▸ **Problem description**:
Pick out each line in the items below that contains the word "many" and copy those lines.

☆ ☆ ☆ ☆ ☆ ☆ ☆

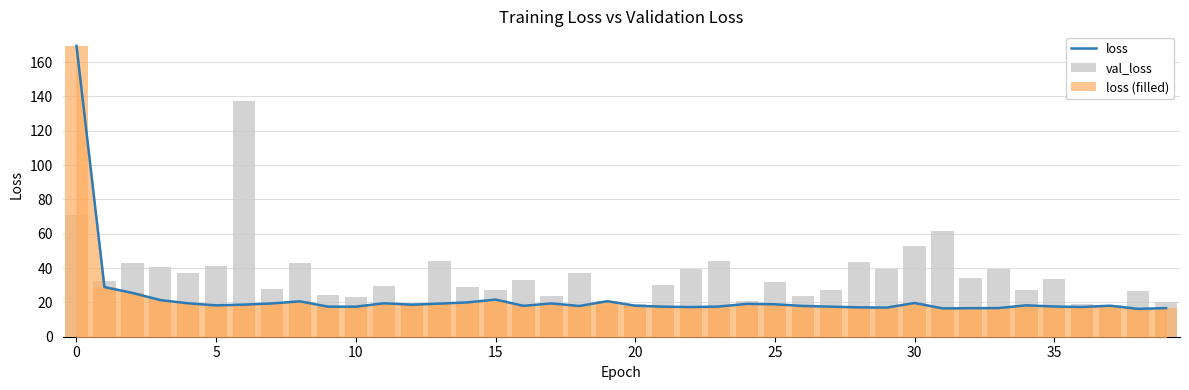

The value of val_loss at 24 is 29.7. True or false?

False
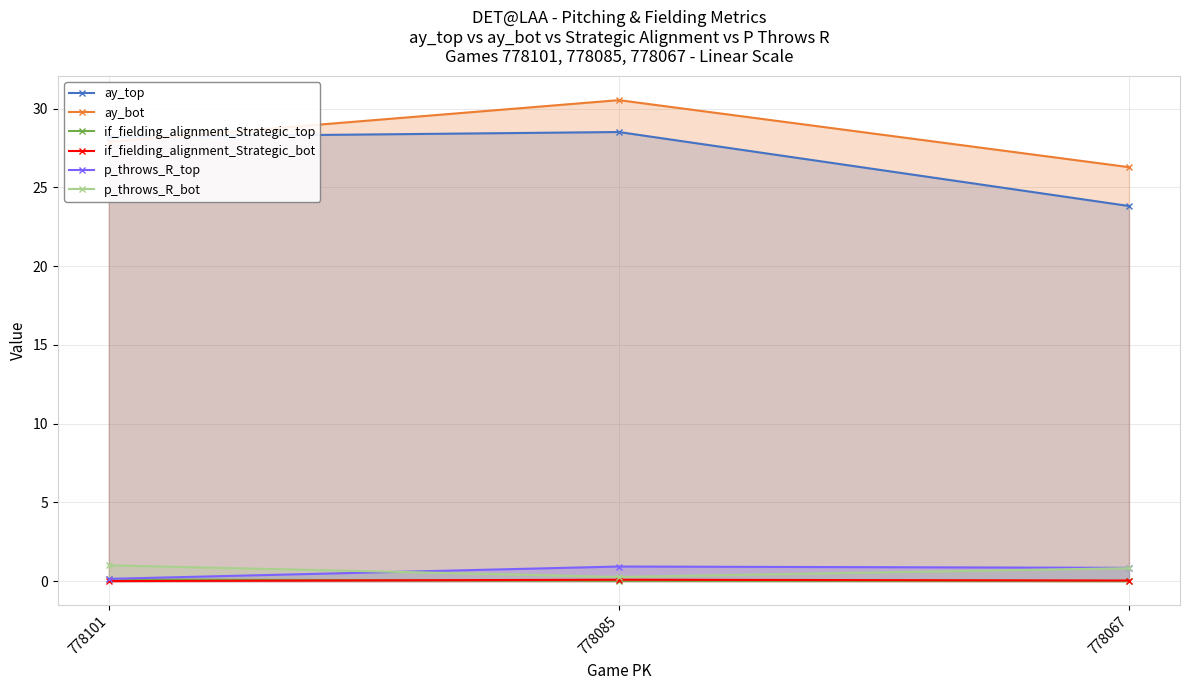

How many lines are shown in the chart?

6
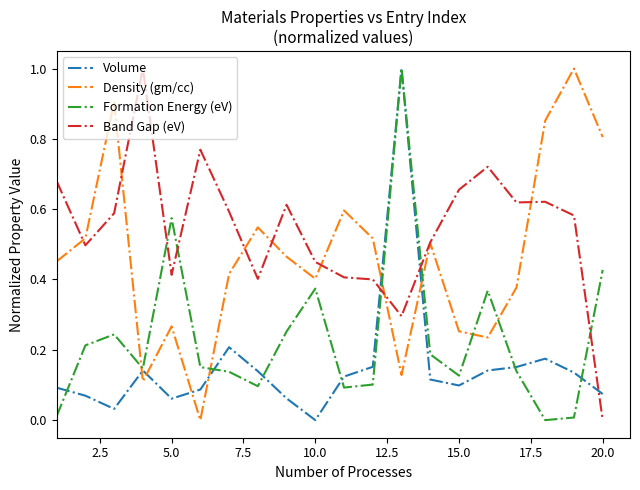

Which series has the largest total across all categories?

Band Gap (eV)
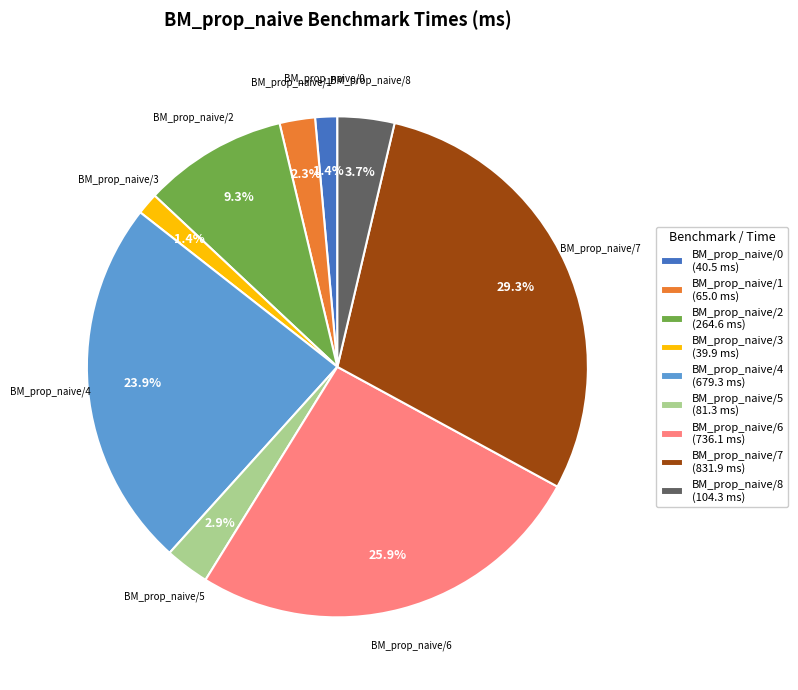

Is it true that BM_prop_naive/3 is 11% of the pie?

False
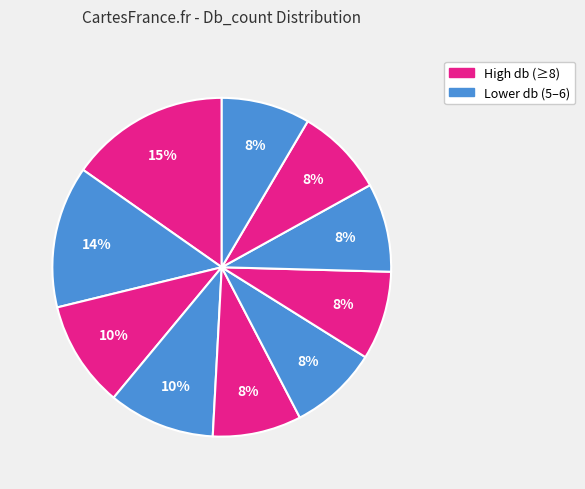

How many slices are in this pie chart?

10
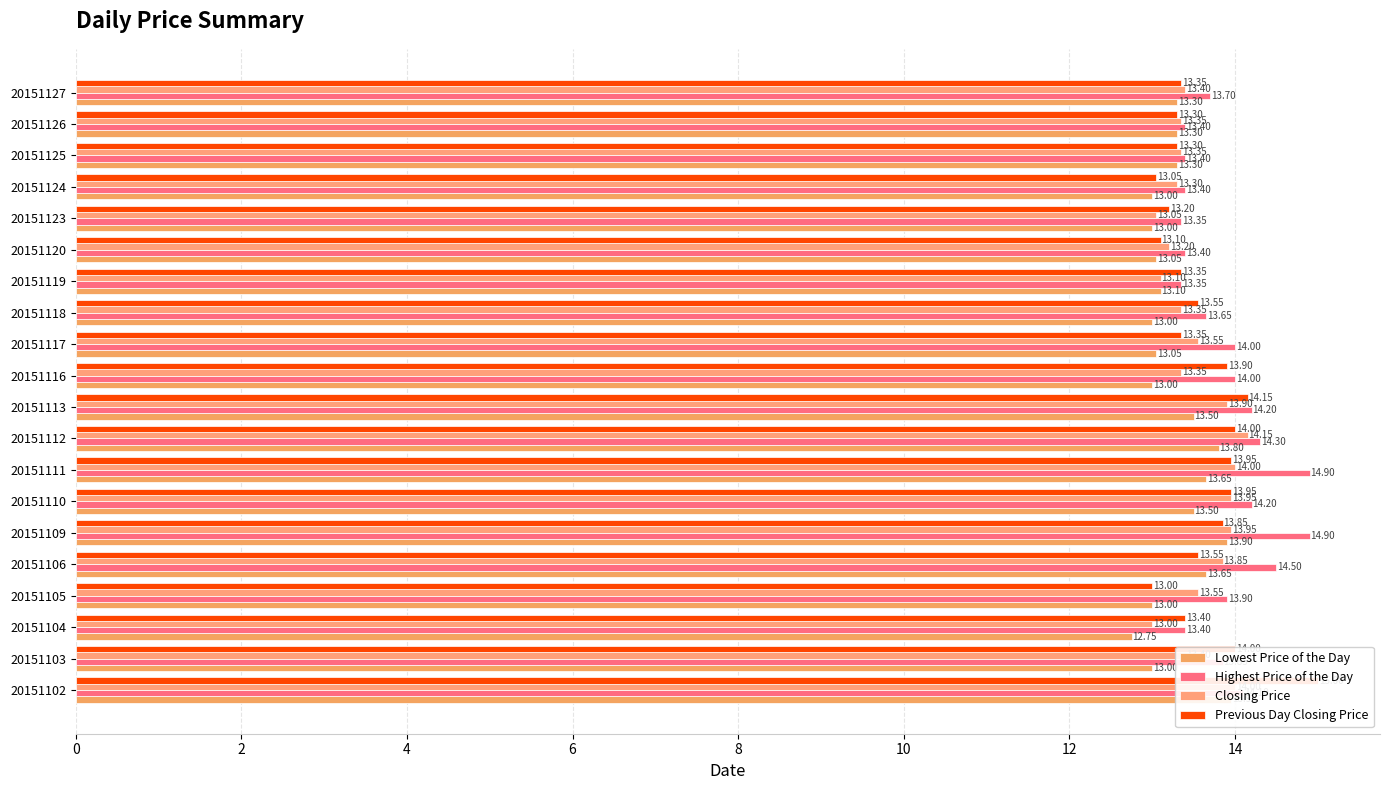

Rank the series by their maximum value, from lowest to highest.

Lowest Price of the Day, Closing Price, Highest Price of the Day, Previous Day Closing Price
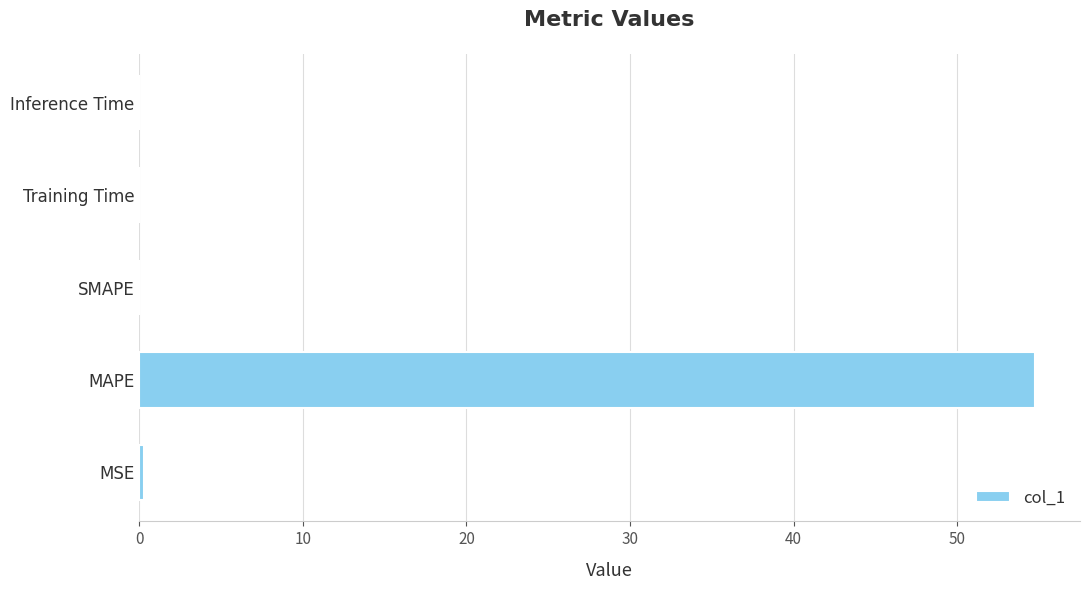

The value at SMAPE is -28.2. True or false?

False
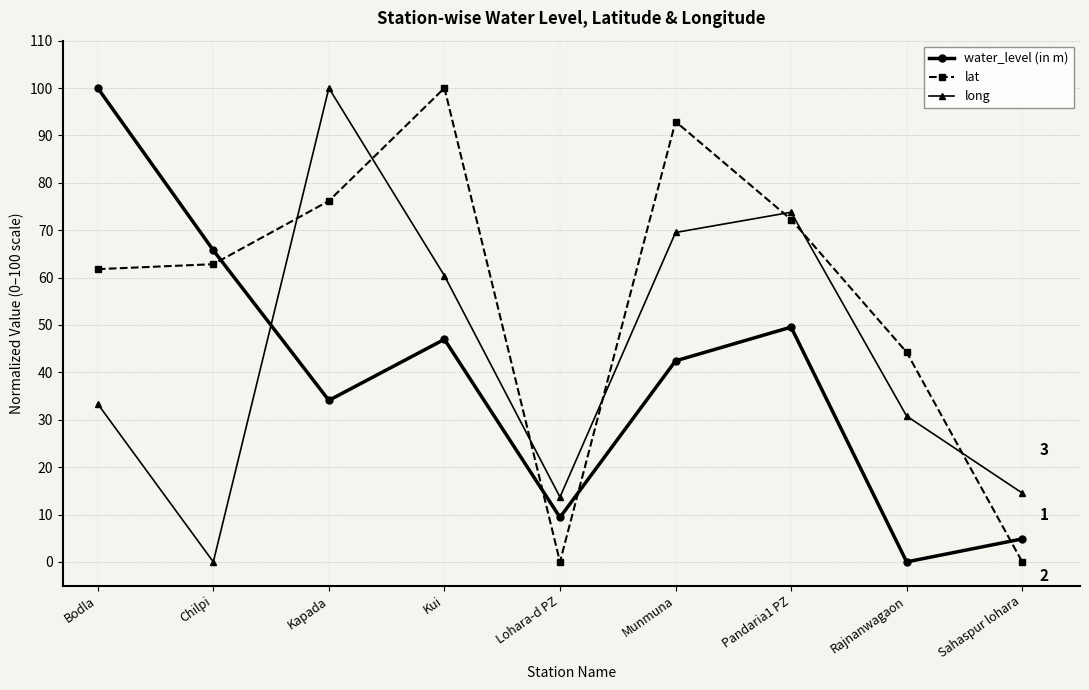

How many values in long are above zero?

8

☆ ☆ ☆ ☆ ☆ ☆ ☆

▸ **Response to the exercise**:
How many lines are shown in the chart?
How many slices are in this pie chart?
How many values in long are above zero?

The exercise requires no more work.